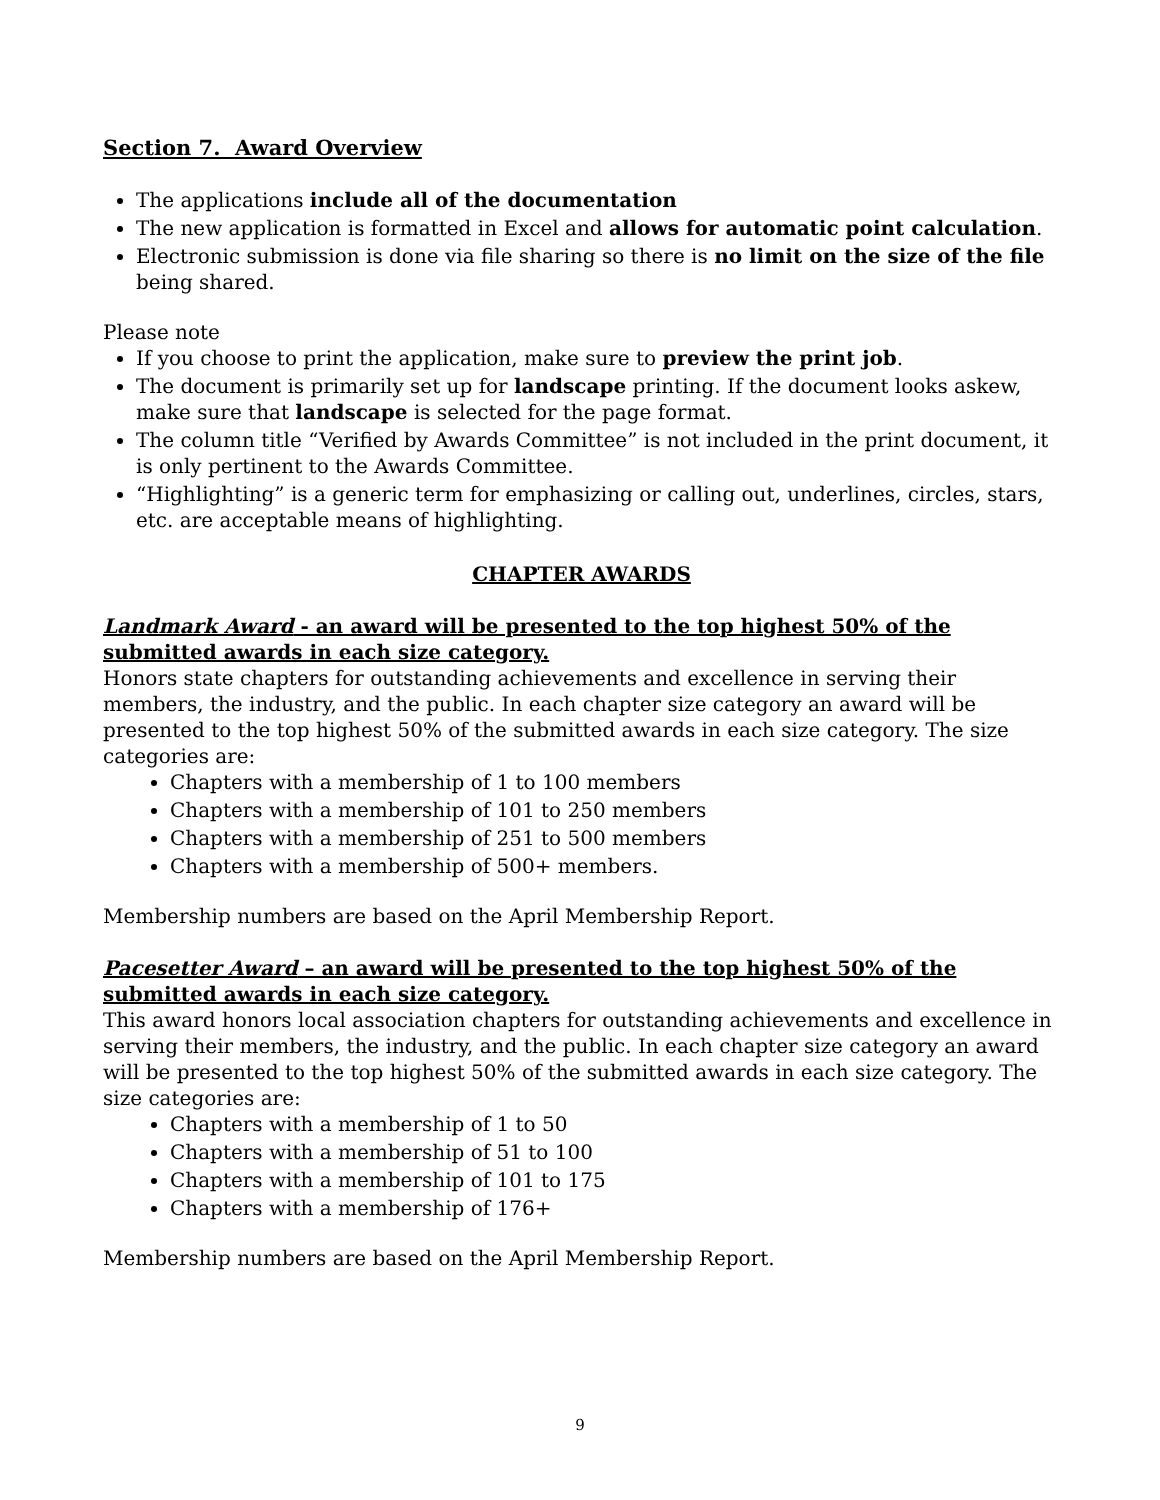Section 7. Award Overview
The applications include all of the documentation
The new application is formatted in Excel and allows for automatic point calculation.
Electronic submission is done via file sharing so there is no limit on the size of the file being shared.
Please note
If you choose to print the application, make sure to preview the print job.
The document is primarily set up for landscape printing. If the document looks askew, make sure that landscape is selected for the page format.
The column title “Verified by Awards Committee” is not included in the print document, it is only pertinent to the Awards Committee.
“Highlighting” is a generic term for emphasizing or calling out, underlines, circles, stars, etc. are acceptable means of highlighting.
CHAPTER AWARDS
Landmark Award - an award will be presented to the top highest 50% of the submitted awards in each size category.
Honors state chapters for outstanding achievements and excellence in serving their members, the industry, and the public. In each chapter size category an award will be presented to the top highest 50% of the submitted awards in each size category. The size categories are:
Chapters with a membership of 1 to 100 members
Chapters with a membership of 101 to 250 members
Chapters with a membership of 251 to 500 members
Chapters with a membership of 500+ members.
Membership numbers are based on the April Membership Report.
Pacesetter Award – an award will be presented to the top highest 50% of the submitted awards in each size category.
This award honors local association chapters for outstanding achievements and excellence in serving their members, the industry, and the public. In each chapter size category an award will be presented to the top highest 50% of the submitted awards in each size category. The size categories are:
Chapters with a membership of 1 to 50
Chapters with a membership of 51 to 100
Chapters with a membership of 101 to 175
Chapters with a membership of 176+
Membership numbers are based on the April Membership Report.
9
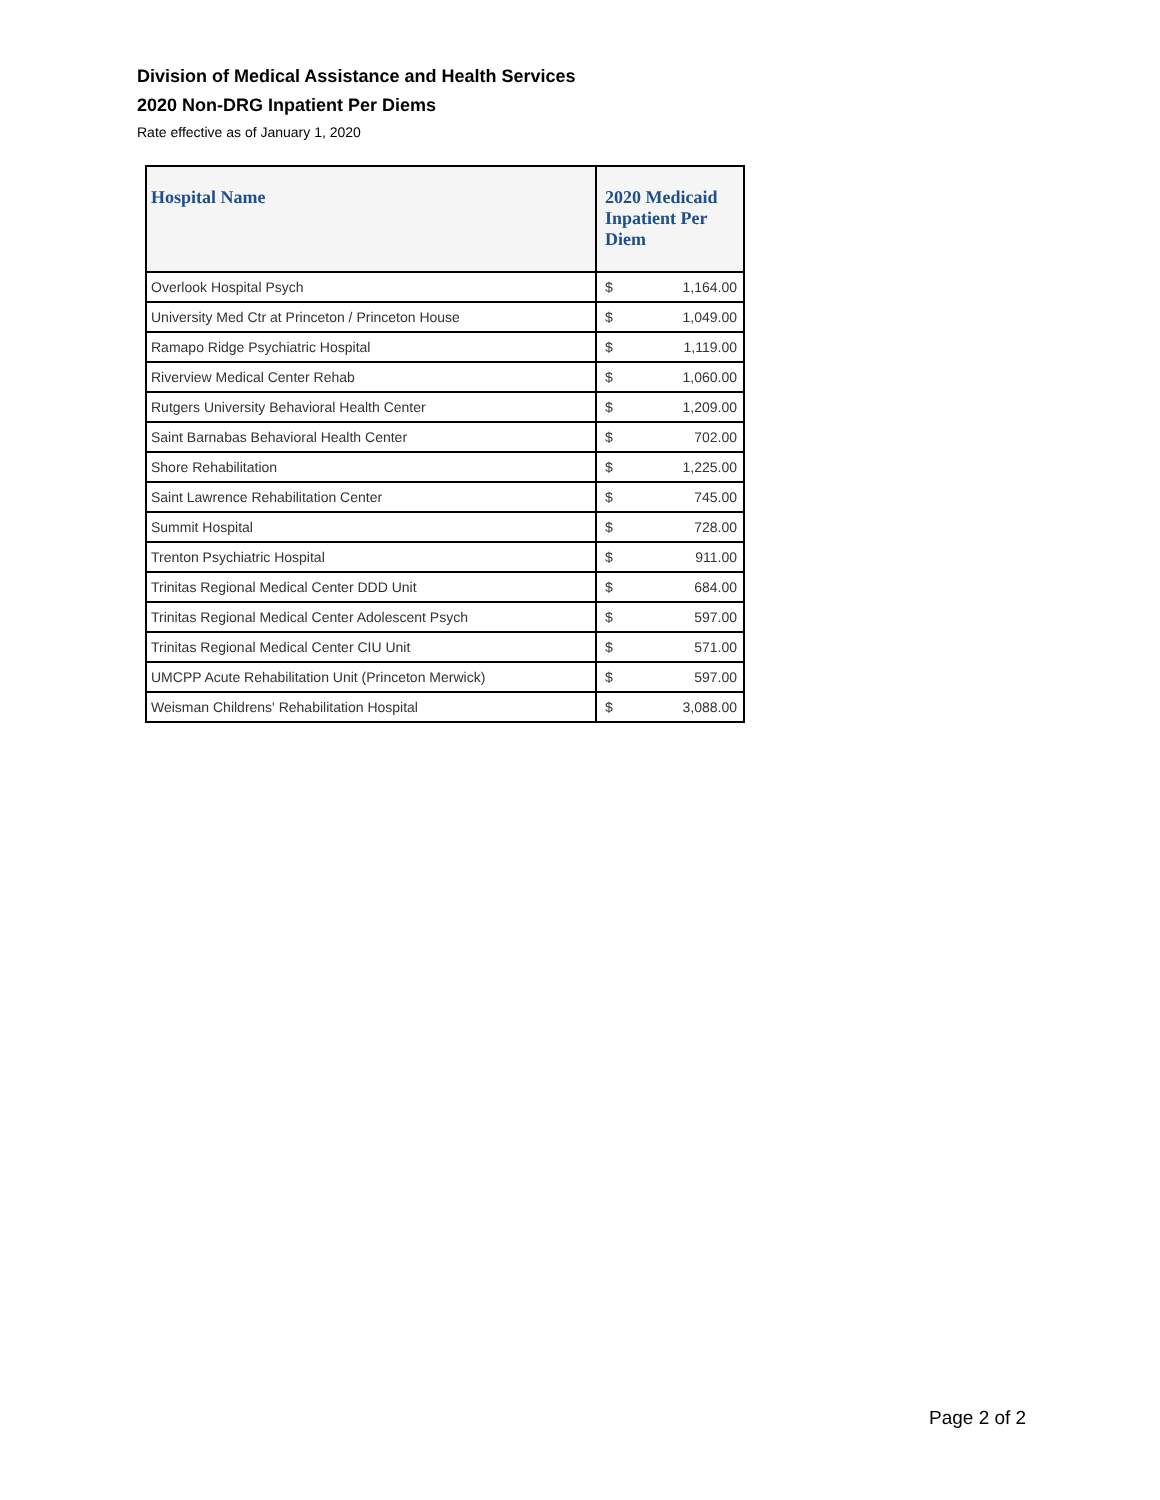Division of Medical Assistance and Health Services
2020 Non-DRG Inpatient Per Diems
Rate effective as of January 1, 2020
| Hospital Name | 2020 Medicaid Inpatient Per Diem | |
| --- | --- | --- |
| Overlook Hospital Psych | $ | 1,164.00 |
| University Med Ctr at Princeton / Princeton House | $ | 1,049.00 |
| Ramapo Ridge Psychiatric Hospital | $ | 1,119.00 |
| Riverview Medical Center Rehab | $ | 1,060.00 |
| Rutgers University Behavioral Health Center | $ | 1,209.00 |
| Saint Barnabas Behavioral Health Center | $ | 702.00 |
| Shore Rehabilitation | $ | 1,225.00 |
| Saint Lawrence Rehabilitation Center | $ | 745.00 |
| Summit Hospital | $ | 728.00 |
| Trenton Psychiatric Hospital | $ | 911.00 |
| Trinitas Regional Medical Center DDD Unit | $ | 684.00 |
| Trinitas Regional Medical Center Adolescent Psych | $ | 597.00 |
| Trinitas Regional Medical Center CIU Unit | $ | 571.00 |
| UMCPP Acute Rehabilitation Unit (Princeton Merwick) | $ | 597.00 |
| Weisman Childrens' Rehabilitation Hospital | $ | 3,088.00 |
Page 2 of 2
□ □ □ □ □ □ □
* _Exercise goal_: Since only part of the listing is wanted, copy exactly the lines from the one holding "Pacesetter Award –" to the one holding "Chapters with a membership of 176+", both included.

* _Answer space_:
Pacesetter Award – an award will be presented to the top highest 50% of the submitted awards in each size category.
This award honors local association chapters for outstanding achievements and excellence in serving their members, the industry, and the public. In each chapter size category an award will be presented to the top highest 50% of the submitted awards in each size category. The size categories are:
Chapters with a membership of 1 to 50
Chapters with a membership of 51 to 100
Chapters with a membership of 101 to 175
Chapters with a membership of 176+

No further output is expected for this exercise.